** Information follows **

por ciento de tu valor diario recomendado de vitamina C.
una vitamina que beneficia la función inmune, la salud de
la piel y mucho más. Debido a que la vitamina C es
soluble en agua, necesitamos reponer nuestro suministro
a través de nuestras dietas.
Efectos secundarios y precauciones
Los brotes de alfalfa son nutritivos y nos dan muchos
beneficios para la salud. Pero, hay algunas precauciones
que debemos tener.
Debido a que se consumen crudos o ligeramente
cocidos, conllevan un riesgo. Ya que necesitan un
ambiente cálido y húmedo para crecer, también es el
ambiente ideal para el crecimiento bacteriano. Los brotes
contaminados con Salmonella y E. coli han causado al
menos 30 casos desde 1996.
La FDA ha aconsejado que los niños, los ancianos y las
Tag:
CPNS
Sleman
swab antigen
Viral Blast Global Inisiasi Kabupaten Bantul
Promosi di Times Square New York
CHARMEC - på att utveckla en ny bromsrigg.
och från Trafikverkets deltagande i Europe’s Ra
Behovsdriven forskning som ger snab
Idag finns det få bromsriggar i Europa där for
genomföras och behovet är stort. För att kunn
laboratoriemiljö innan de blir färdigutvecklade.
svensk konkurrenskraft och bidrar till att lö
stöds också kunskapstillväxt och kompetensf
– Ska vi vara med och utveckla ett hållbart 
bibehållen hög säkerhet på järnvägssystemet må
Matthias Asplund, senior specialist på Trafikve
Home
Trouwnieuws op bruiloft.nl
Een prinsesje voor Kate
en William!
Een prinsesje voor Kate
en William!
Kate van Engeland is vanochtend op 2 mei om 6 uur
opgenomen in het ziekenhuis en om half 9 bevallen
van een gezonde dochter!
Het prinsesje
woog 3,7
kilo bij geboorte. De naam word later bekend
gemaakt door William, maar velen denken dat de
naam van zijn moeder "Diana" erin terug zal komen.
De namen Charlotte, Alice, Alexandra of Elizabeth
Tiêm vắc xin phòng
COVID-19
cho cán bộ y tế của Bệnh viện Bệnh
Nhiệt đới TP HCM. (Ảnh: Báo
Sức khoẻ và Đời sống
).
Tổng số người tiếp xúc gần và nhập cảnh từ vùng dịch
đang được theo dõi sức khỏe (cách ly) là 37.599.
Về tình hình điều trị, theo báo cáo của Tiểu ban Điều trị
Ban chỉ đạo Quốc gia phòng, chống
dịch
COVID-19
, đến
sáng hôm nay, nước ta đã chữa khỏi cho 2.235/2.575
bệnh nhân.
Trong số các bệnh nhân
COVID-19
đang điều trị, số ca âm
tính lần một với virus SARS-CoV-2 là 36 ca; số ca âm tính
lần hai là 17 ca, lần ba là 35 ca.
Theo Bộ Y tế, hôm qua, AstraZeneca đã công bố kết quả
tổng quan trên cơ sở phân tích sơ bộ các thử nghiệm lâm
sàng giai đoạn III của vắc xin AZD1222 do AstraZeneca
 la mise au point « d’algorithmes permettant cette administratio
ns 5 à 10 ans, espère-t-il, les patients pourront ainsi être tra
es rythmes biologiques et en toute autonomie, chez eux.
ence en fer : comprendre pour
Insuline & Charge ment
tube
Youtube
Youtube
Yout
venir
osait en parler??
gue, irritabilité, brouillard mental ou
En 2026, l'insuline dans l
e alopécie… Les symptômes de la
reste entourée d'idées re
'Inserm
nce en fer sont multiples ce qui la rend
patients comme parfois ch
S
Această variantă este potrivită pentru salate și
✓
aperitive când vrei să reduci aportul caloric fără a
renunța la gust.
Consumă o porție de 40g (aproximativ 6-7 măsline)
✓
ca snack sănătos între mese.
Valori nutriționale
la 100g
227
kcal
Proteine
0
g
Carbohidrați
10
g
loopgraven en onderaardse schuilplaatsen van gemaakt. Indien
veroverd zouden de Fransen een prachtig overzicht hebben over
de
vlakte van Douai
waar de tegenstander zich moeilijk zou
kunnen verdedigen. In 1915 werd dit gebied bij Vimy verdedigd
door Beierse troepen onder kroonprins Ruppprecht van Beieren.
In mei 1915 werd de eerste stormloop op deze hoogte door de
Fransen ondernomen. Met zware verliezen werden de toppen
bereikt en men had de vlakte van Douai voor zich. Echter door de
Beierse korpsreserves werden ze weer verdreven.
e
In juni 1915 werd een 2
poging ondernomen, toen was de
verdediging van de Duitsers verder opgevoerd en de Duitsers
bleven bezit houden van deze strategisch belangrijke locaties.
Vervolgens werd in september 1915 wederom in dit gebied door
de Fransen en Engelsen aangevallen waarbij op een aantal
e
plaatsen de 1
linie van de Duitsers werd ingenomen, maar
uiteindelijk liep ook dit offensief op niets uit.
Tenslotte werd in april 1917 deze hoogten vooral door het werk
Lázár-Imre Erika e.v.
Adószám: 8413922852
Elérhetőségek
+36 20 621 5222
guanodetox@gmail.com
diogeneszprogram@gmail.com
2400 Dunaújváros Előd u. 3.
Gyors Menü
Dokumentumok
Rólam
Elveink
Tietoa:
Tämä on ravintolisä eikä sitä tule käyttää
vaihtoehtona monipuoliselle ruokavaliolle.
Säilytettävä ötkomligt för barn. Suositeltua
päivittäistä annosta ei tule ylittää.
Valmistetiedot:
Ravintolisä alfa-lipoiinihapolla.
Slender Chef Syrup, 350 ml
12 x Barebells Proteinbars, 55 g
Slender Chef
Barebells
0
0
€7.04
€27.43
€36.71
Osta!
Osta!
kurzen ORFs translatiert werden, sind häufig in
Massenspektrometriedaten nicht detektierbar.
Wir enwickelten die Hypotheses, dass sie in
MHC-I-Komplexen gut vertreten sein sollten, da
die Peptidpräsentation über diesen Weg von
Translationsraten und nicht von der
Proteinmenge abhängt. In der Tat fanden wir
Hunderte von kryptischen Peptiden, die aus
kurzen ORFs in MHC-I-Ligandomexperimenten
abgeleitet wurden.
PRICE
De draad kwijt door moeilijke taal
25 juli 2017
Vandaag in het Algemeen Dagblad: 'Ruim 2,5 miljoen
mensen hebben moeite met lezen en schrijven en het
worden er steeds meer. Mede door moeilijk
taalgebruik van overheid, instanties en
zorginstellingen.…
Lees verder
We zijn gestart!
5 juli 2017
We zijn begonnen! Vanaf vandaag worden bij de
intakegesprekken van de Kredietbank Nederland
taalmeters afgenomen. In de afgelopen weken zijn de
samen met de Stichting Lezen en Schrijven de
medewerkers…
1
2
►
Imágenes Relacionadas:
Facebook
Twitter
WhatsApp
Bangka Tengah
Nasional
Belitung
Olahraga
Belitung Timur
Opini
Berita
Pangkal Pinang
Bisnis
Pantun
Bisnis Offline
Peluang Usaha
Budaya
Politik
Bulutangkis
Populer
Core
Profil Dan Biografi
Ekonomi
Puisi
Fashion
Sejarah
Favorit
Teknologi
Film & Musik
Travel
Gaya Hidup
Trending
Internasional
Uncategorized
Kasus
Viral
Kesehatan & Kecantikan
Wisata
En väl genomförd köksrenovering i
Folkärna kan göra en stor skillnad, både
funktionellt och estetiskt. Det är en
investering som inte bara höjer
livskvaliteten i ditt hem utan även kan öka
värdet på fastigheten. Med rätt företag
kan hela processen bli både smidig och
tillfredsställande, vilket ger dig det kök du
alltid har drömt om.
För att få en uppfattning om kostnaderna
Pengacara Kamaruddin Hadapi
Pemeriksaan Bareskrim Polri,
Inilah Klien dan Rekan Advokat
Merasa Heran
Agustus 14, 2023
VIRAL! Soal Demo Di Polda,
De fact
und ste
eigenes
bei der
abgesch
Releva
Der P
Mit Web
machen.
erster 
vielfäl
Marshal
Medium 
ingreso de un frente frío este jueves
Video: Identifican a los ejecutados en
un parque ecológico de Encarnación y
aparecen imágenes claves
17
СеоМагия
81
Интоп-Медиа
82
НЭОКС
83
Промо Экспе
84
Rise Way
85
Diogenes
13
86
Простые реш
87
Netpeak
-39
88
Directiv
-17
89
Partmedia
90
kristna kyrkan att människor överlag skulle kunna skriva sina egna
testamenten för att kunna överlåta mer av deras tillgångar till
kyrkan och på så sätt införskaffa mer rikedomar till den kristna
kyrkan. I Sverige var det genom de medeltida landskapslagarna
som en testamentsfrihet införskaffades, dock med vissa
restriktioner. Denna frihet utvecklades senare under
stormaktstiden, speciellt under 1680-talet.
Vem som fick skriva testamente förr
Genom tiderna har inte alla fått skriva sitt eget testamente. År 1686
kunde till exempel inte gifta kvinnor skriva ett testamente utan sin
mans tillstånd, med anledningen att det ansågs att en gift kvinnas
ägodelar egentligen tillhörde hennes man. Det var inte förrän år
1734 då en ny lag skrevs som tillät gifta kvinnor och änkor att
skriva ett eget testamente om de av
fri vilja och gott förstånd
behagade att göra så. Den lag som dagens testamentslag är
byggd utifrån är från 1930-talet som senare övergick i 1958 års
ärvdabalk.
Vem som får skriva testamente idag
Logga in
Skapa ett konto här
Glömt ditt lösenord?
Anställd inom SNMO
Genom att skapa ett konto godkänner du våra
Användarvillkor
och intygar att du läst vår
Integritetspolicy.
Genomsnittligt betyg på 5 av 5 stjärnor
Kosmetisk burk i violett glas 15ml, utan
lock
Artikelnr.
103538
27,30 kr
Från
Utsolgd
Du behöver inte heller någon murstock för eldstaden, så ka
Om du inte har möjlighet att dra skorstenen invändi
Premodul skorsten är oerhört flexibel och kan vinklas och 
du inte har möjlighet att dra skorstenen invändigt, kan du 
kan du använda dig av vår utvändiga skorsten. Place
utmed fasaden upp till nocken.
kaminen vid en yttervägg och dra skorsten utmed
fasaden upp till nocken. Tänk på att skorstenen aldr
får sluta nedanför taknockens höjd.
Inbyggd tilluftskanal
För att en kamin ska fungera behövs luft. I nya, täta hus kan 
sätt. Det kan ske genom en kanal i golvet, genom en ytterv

** End of Information **

▶ _What is required_: Wherever a line in the entries above holds "Barebells", copy that line.

▶ _Response to this exercise_:
12 x Barebells Proteinbars, 55 g
Barebells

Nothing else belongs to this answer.